According to statements emanating from its annual meeting Nov. 11 in Malaysia, the alliance foresees many services and applications being consolidated on single cards, and wants standards and operating guidelines in place to streamline acceptance. The group said it will adopt a service mark to certify "GCA approved" cards and terminals.

When it comes to payments, the chipcard alliance could bump up against the currently incompatible operating systems of Visa, MasterCard-Mondex, Proton, and other smart card proposals.

"It seems like everybody wants to get in the act," said Dan Cunningham, senior vice president of Phoenix Planning and Evaluation Ltd., Rockville, Md., and president of the Smart Card Industry Association. The scope of the Global Chipcard Alliance "has broadened," he said, but it's not clear how they will pull it off."

Mr. Weiner of American Express conceded that the picture is confusing, but said "a lot of moving parts have to be lined up" and must be approached one at a time.

In that spirit, American Express offered to license the smart card multiple function file structure and said "several large companies" have expressed interest in it.

The file structure, which American Express uses in smart card testing with airlines, hotels, and the government, currently includes personal and company or government agency profiles, plus airline, hotel, car rental, payment, and other T&E-related data.
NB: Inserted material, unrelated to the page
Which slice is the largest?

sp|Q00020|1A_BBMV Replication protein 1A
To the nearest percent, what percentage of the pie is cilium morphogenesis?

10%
American Express will offer licenses even to competitors, in hopes of creating the necessary technical commonality across all participants. The company pledged to "cooperatively adapt the file structure ... and upgrade it on an ongoing basis."

"The opening of our smart card development work to others demonstrates our unwavering commitment to interoperability, the single most important challenge facing the smart card industry," said senior vice president David Boyles. "Only through interoperability will we achieve a level playing field where competition spurs innovation and better products for our customers.